In the last three weeks alone, we have generated approximately EUR 1 billion of potential net new money, largely linked to entrepreneurial liquidity events. At the same time, recruitment has restarted with a focus on high-quality senior profiles, with initial hires expected to join from the beginning of next quarter. As a result, exit trends are improving and commercial momentum is clearly returning. Structurally, our model remains anchored in the PIB framework, which is unique in Italy, combining private banking and investment banking capabilities to serve entrepreneurs holistically across wealth, corporate transaction, and private market. This integrated model supports deeper client relationships, higher quality flows, and stronger retention, particularly around liquidity events. While Q1 was transitional, we are now seeing stabilization, pipeline rebuilding, and strengthening of our differentiated model, positioning the business for renewed growth.
The same strategic consideration apply to our corporate investment banking franchise, in particular, and in particular to our Mediobanca bankers. The integration creates a fully integrated CIB platform, combining Mediobanca's advisory excellence with Monte Paschi lending capacity and commercial reach into a single unified offering. We are not simply combining two platforms. We are upgrading the way we win businesses. Let me speak directly to our Mediobanca bankers. This platform is designed to strengthen your competitive position, combining top-tier advisory with execution capacity at scale. This is especially relevant in mid-corporate segment, where the combination of advisory and lending is most powerful, and where the teams of bankers are already demonstrating the strength of this model. In today market, advisory wins when it is backed by balance sheet. With this combination, every mandate is supported by both enabling higher conversion, larger transaction, and greater client value capture.
This is a clear professional step change. More mandates won, deeper client franchises, and stronger long-term economics. Let me be clear, you are the core of this franchise. Client trust, mandate generation, and long-term relationships sit with you, and this group is fully aligned to amplify your ability to deliver. I will show how this translates into the combined revenues mix. This slide makes the evaluation logic of the group more explicit. The combined business mix is increasingly weighted toward higher multiple activities, notably asset gathering and wealth management, alongside CIB and consumer finance, while retaining the strength and the scale of our retail franchise. This evolution supports a step up in earnings quality and over time, a rerating of the group's valuation profile. At this stage, the representation is intentionally focused on revenues as integration is ongoing.

= Stored data =
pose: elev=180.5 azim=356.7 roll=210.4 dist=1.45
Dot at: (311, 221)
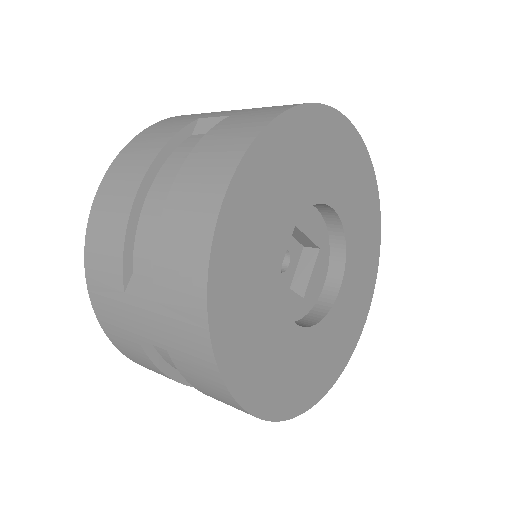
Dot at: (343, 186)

= Written tasks =
1) Rewrite the remarks on the Mediobanca integration starting at the words "This is a clear" and ending after "integration is ongoing.", with "step change" changed to "turning point".
2) Extend the remarks on the Mediobanca integration, picking up after their final sentence.

= Results in order =
1)
This is a clear professional turning point. More mandates won, deeper client franchises, and stronger long-term economics. Let me be clear, you are the core of this franchise. Client trust, mandate generation, and long-term relationships sit with you, and this group is fully aligned to amplify your ability to deliver. I will show how this translates into the combined revenues mix. This slide makes the evaluation logic of the group more explicit. The combined business mix is increasingly weighted toward higher multiple activities, notably asset gathering and wealth management, alongside CIB and consumer finance, while retaining the strength and the scale of our retail franchise. This evolution supports a step up in earnings quality and over time, a rerating of the group's valuation profile. At this stage, the representation is intentionally focused on revenues as integration is ongoing.

2)
As we progress with the alignment of system, metrics, and performance framework, we will progressively enhance the level of economic and financial detail by business line, providing a more comprehensive view of profitability and capital allocation. This will enable the market to better assess the underlying value of each franchise and appropriately reflect the contribution of higher multiple business within the group. Let me now walk you through the timeline and execution status. We are on track for effectiveness by 4Q 2026. Following a clear timeline of corporate and regulatory steps. Boards approve the merger project and exchange ratio on March 10th, 2026. Next are demerger resolution in May, June, and shareholder regulatory approvals in Q3, and then execution and effectiveness in Q4. The structure is designed to protect value and identity.
Mediobanca merges into Banca Monte Paschi, while CIB and private banking are demerged into a wholly owned company named Mediobanca S.p.A. Mediobanca Premier's advisory network will be integrated into Mediobanca, which will adopt a corporate name including the Mediobanca brand, and the Generali stake will sit under the new Mediobanca entity. Execution is fully mobilized. Eight workstream, 50+ projects, 300+ colleagues, and strong PMO oversight. Importantly, over 300% of target synergies are already secured in 2026, supported by granular monitoring and disciplined execution. Retention of client-facing talent remains our clear priority, with targeted actions already in place to protect franchise value and sustain revenues momentum. Let me detail synergies and what we have already activated. We are confirming synergies targets and phasing, reaching EUR 0.7 billion by 2028, with a clear ramp from 2026 to 2028.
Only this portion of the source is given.